New UAVs Are Smaller and Lighter, Pose Special Demands

It’s not only soldier-carried equipment that has new size and weight constraints – take UAVs (unmanned aerial vehicles), for example. Forget about the Reaper with its 66-foot wingspan and 3,800-pound payload. These days, the action is at the smaller end with drones that can be carried and launched by a single soldier. The Black Hornet Nano micro AV (MAV), for instance, measures around 4 inches x 1 inch and weighs just over half an ounce; including the batteries!

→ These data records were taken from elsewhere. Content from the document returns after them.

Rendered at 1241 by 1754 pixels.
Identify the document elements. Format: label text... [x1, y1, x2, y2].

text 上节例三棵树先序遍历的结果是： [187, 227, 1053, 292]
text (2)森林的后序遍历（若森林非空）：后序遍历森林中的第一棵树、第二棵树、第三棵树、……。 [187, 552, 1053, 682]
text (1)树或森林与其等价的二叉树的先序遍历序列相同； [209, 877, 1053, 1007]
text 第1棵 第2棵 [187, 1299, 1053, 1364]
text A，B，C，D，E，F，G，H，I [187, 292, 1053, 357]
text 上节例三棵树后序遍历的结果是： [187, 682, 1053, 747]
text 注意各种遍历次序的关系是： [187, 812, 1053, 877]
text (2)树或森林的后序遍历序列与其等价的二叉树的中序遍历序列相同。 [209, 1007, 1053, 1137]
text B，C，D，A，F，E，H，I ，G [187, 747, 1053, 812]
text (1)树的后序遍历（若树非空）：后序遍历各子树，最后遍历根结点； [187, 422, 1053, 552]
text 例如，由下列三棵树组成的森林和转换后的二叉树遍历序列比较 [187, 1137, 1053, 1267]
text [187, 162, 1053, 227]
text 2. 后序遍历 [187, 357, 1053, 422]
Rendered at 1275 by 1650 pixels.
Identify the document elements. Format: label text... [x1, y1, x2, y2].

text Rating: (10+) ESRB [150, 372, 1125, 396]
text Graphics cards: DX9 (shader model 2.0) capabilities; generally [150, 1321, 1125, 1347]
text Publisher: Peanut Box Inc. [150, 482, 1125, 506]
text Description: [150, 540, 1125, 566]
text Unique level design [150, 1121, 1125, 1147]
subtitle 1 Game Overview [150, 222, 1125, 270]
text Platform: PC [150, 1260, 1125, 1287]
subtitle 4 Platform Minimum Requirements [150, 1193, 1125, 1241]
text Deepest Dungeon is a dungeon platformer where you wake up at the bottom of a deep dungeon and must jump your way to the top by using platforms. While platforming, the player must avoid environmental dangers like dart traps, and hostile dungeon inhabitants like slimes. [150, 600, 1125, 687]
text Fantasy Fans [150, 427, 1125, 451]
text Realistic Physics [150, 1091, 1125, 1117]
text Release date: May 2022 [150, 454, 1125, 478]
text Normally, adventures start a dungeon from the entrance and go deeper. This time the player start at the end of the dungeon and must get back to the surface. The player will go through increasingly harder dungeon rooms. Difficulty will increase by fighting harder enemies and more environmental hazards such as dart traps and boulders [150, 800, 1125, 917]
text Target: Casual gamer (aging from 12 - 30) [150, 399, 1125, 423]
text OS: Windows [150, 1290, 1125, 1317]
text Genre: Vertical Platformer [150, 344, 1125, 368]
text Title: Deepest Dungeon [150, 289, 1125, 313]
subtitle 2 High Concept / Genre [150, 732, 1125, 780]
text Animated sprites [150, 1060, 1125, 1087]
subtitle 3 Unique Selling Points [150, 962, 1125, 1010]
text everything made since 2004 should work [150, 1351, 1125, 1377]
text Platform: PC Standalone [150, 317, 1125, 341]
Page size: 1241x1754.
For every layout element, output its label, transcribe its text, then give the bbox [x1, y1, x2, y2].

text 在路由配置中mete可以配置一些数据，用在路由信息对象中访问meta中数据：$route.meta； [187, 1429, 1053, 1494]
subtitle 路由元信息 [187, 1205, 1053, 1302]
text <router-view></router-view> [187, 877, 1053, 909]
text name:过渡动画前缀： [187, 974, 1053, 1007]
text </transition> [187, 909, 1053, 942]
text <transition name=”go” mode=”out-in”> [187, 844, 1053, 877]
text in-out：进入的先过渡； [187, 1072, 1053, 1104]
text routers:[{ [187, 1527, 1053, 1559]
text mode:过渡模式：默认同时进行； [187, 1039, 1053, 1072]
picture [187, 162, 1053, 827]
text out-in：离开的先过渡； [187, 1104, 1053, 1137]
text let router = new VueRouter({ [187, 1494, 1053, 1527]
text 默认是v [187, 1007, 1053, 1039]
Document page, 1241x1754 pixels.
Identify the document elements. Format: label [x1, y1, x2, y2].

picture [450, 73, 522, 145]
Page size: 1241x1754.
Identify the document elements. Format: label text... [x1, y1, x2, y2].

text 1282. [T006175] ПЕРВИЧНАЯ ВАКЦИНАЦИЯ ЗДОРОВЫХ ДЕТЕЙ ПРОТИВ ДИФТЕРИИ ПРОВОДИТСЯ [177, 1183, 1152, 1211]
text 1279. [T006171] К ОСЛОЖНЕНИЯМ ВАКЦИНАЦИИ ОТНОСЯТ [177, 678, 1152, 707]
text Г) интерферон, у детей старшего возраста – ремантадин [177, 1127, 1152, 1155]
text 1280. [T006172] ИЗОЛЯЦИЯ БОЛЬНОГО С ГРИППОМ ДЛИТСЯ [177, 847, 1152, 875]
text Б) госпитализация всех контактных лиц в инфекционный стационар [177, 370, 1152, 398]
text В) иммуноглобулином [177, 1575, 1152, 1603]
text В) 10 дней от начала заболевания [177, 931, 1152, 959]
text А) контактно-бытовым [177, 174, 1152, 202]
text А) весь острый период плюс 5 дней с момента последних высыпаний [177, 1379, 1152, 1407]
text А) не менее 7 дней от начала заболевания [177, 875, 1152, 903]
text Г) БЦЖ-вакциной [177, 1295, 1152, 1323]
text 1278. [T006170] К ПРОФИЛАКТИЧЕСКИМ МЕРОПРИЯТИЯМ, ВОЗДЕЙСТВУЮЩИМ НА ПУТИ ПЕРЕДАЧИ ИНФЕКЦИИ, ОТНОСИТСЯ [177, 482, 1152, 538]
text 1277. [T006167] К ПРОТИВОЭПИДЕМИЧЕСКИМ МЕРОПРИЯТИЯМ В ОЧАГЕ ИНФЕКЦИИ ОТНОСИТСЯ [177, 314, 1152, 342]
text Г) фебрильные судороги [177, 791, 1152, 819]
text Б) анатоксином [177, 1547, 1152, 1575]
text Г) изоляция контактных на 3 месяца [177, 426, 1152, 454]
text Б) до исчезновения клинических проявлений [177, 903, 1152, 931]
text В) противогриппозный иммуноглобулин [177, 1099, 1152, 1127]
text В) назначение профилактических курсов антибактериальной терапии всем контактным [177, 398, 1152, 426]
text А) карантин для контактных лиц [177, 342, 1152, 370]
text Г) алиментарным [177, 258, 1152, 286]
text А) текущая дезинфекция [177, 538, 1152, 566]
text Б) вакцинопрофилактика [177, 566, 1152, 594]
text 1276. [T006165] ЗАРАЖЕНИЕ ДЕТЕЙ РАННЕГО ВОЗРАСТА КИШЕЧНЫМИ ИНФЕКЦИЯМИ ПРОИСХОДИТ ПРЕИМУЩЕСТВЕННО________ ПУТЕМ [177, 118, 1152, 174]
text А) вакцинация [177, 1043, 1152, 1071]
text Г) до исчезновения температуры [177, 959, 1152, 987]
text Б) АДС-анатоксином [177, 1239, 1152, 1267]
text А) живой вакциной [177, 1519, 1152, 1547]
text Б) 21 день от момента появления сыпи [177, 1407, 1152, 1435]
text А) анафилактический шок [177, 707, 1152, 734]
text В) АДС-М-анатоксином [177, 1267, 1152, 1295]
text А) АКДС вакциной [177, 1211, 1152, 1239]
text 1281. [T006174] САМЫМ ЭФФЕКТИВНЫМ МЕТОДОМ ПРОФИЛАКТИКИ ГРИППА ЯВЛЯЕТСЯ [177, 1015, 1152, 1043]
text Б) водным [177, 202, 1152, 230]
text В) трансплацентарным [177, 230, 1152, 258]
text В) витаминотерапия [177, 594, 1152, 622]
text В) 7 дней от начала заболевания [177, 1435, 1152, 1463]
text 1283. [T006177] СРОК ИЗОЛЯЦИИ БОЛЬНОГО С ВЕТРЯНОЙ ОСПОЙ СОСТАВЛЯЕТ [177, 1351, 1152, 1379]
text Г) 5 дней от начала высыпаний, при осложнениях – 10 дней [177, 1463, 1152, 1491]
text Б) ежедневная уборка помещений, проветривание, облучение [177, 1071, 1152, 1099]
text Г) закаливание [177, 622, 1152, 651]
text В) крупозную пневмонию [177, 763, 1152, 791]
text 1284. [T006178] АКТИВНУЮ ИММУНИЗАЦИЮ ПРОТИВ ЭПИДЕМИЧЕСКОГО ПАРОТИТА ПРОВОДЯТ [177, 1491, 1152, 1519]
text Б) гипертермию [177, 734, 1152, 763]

However, MAVs present connector designers with problems on two fronts. First, since a given battery flight time is proportional to overall weight, connectors need to be as small and light as possible. Given the MAV tendency towards aggressive landings, they must also meet rigorous shock and vibration requirements. Second, in order to carry out their mission, even MAVs must contain a full complement of sophisticated electronics. The Black Hornet Nano comes equipped with a full-motion video camera, GPS and digital data link, and those connectors must also be protected against EMI and likely EMP threats. In full-size UAVs, connectors and cable assemblies can be protected by encasing them in conductive conduit, but an MAV cannot accommodate the added weight. The alternative—metal-braided shields—forces miniature connector designers to offer a variety of backshell configurations so that there is adequate grounding for EMI/EMP protection.

Applicable Military Standards

As one might expect, the U.S. Military has developed sets of standards describing this new generation of connectors.

MIL-DTL-38999

Miniature, high-density, circular connectors using removable crimp or fixed-solder contacts, are capable of operation within a temperature range of -65° C to 200° C.

MIL-DTL-83513

Micro-miniature, rectangular electrical connectors, often referred to as a Micro-D form factor; suited to a multitude of systems such as missiles and their guidance systems, aerospace avionics, radars, shoulder-launched weapon systems, advanced soldier technology systems and military GPS.

MIL-DTL-32139

Nano-miniature connectors terminated on printed circuit boards or attached to cable assemblies. The connector contacts are densely packed with 0.64 mm (0.025 inch) spacing between contact centers in the same row; intended for interconnections on printed wiring board (PWB), PWB-to-cable, cable-to-panel or cable-to-cable on miniaturized equipment with low-power requirements.

There’s nothing new in the constant trend in electronics towards systems that are smaller, faster and more efficient—and the military market is no different. The drive for smaller and lighter systems is forcing connector designers to develop systems that are smaller and lighter, capable of increased performance, but still as rugged as existing military-style connectors.